Lawyers and organisations such as the Prisoners' Advice Service have heard from scores of prisoners who have been suddenly moved in this way. Many are EU citizens; a few, though born overseas, even have British passports. Meanwhile, prisoners who were expecting to move from closed to open conditions have been told that the transfers are cancelled. At least some were not expecting to be deported at their end of their sentences. Elsewhere, prisoners who had been released under licence have suddenly been hauled back to jail. Some of these also had no reason to expect to be deported.
Perhaps even the qualified progress of the second model is an illusion. Perhaps the old forms of hatred are just as available, if you break through the crust of conventional anathema, as the new forms. And perhaps all it takes to bring racism back into the mainstream is a new spin, and (most important) a reason why a powerful group would want to try and pump it up - and groups don't come much more powerful than the Home Office.

Next: the lurking menace of the paedophile asylum-seeker. Don't say I didn't warn you.

1 Comments:

Blogger Rob Jubb said...

Oh, I'm sure you could find paedo-asylum seekers in the Sun if you looked. After all, they've already managed to combine dirty foreigners and dirty pikeys with the 'Eastern European Romany eating our blessed swans' non-story.
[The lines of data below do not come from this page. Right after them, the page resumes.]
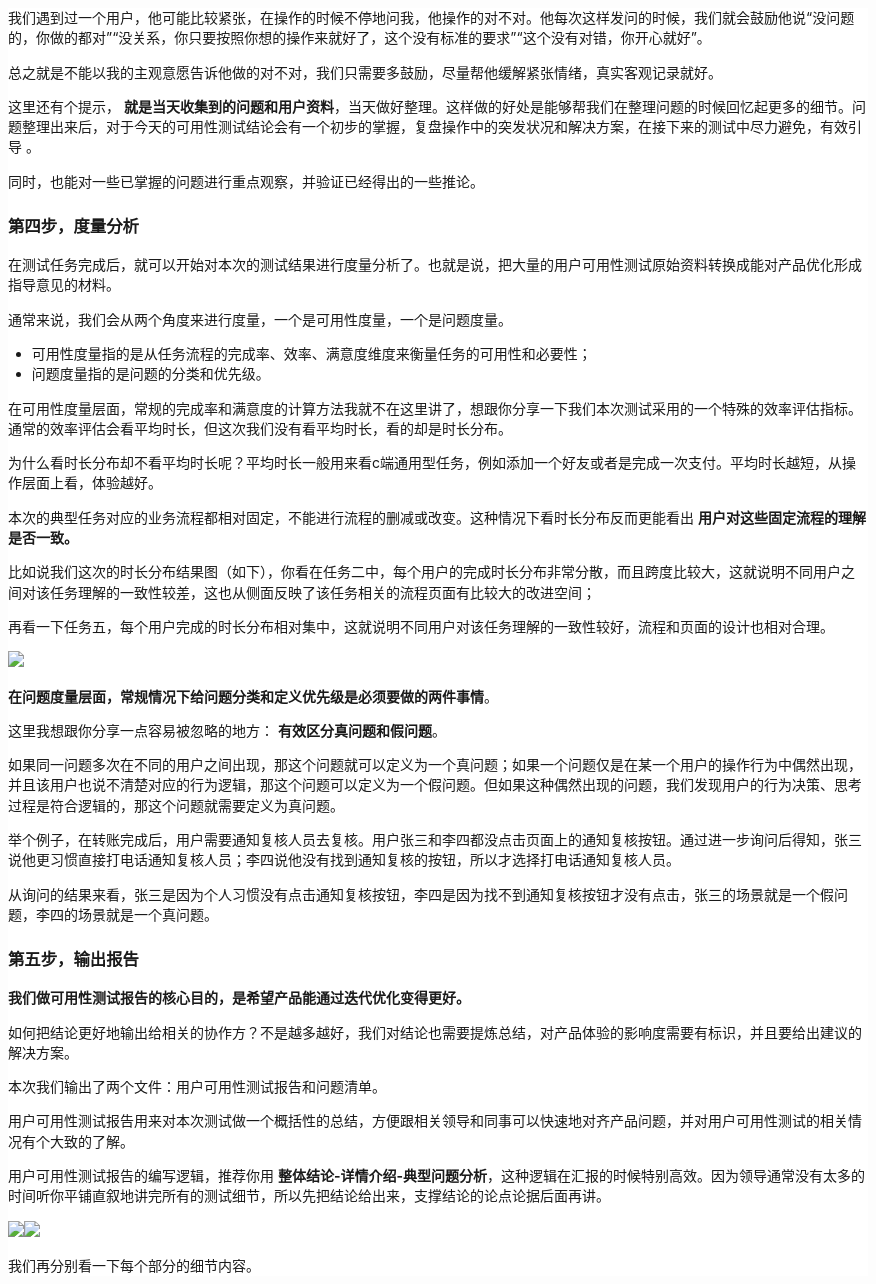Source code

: 我们遇到过一个用户，他可能比较紧张，在操作的时候不停地问我，他操作的对不对。他每次这样发问的时候，我们就会鼓励他说“没问题的，你做的都对”“没关系，你只要按照你想的操作来就好了，这个没有标准的要求”“这个没有对错，你开心就好”。

总之就是不能以我的主观意愿告诉他做的对不对，我们只需要多鼓励，尽量帮他缓解紧张情绪，真实客观记录就好。

这里还有个提示， **就是当天收集到的问题和用户资料**，当天做好整理。这样做的好处是能够帮我们在整理问题的时候回忆起更多的细节。问题整理出来后，对于今天的可用性测试结论会有一个初步的掌握，复盘操作中的突发状况和解决方案，在接下来的测试中尽力避免，有效引导 。

同时，也能对一些已掌握的问题进行重点观察，并验证已经得出的一些推论。

### 第四步，度量分析

在测试任务完成后，就可以开始对本次的测试结果进行度量分析了。也就是说，把大量的用户可用性测试原始资料转换成能对产品优化形成指导意见的材料。

通常来说，我们会从两个角度来进行度量，一个是可用性度量，一个是问题度量。

- 可用性度量指的是从任务流程的完成率、效率、满意度维度来衡量任务的可用性和必要性；
- 问题度量指的是问题的分类和优先级。

在可用性度量层面，常规的完成率和满意度的计算方法我就不在这里讲了，想跟你分享一下我们本次测试采用的一个特殊的效率评估指标。通常的效率评估会看平均时长，但这次我们没有看平均时长，看的却是时长分布。

为什么看时长分布却不看平均时长呢？平均时长一般用来看c端通用型任务，例如添加一个好友或者是完成一次支付。平均时长越短，从操作层面上看，体验越好。

本次的典型任务对应的业务流程都相对固定，不能进行流程的删减或改变。这种情况下看时长分布反而更能看出 **用户对这些固定流程的理解是否一致。**

比如说我们这次的时长分布结果图（如下），你看在任务二中，每个用户的完成时长分布非常分散，而且跨度比较大，这就说明不同用户之间对该任务理解的一致性较差，这也从侧面反映了该任务相关的流程页面有比较大的改进空间；

再看一下任务五，每个用户完成的时长分布相对集中，这就说明不同用户对该任务理解的一致性较好，流程和页面的设计也相对合理。

![](https://static001.geekbang.org/resource/image/8b/1d/8bfe4ef99ebdd1b20ed8d0a9888b8e1d.png?wh=1266*656)

**在问题度量层面，常规情况下给问题分类和定义优先级是必须要做的两件事情**。

这里我想跟你分享一点容易被忽略的地方： **有效区分真问题和假问题**。

如果同一问题多次在不同的用户之间出现，那这个问题就可以定义为一个真问题；如果一个问题仅是在某一个用户的操作行为中偶然出现，并且该用户也说不清楚对应的行为逻辑，那这个问题可以定义为一个假问题。但如果这种偶然出现的问题，我们发现用户的行为决策、思考过程是符合逻辑的，那这个问题就需要定义为真问题。

举个例子，在转账完成后，用户需要通知复核人员去复核。用户张三和李四都没点击页面上的通知复核按钮。通过进一步询问后得知，张三说他更习惯直接打电话通知复核人员；李四说他没有找到通知复核的按钮，所以才选择打电话通知复核人员。

从询问的结果来看，张三是因为个人习惯没有点击通知复核按钮，李四是因为找不到通知复核按钮才没有点击，张三的场景就是一个假问题，李四的场景就是一个真问题。

### 第五步，输出报告

**我们做可用性测试报告的核心目的，是希望产品能通过迭代优化变得更好。**

如何把结论更好地输出给相关的协作方？不是越多越好，我们对结论也需要提炼总结，对产品体验的影响度需要有标识，并且要给出建议的解决方案。

本次我们输出了两个文件：用户可用性测试报告和问题清单。

用户可用性测试报告用来对本次测试做一个概括性的总结，方便跟相关领导和同事可以快速地对齐产品问题，并对用户可用性测试的相关情况有个大致的了解。

用户可用性测试报告的编写逻辑，推荐你用 **整体结论-详情介绍-典型问题分析**，这种逻辑在汇报的时候特别高效。因为领导通常没有太多的时间听你平铺直叙地讲完所有的测试细节，所以先把结论给出来，支撑结论的论点论据后面再讲。

![](https://static001.geekbang.org/resource/image/e8/4f/e8230a4be623eef24605099dd919d04f.jpg?wh=2284*810?wh=2284*810?wh=2284*810)![](https://static001.geekbang.org/resource/image/e8/4f/e8230a4be623eef24605099dd919d04f.jpg?wh=2284*810?wh=2284*810?wh=2284*810)

我们再分别看一下每个部分的细节内容。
I think there's something to be said for all three stories here, actually. People are generally less prejudiced, I think, and the groups they are prejudiced have to some extent changed (although I'm sure you could find plenty of class-based and anti-traveller prejudice in the 70s too - not that I was alive then, but...), and the same things still matter. One thing that may be going on is that as the government increasingly loses control of the political agenda, these kinds of things become more and more obvious, or alternatively, actually get worse. And the war on terror's got to be a bit of a legitimating force for prejudice generally.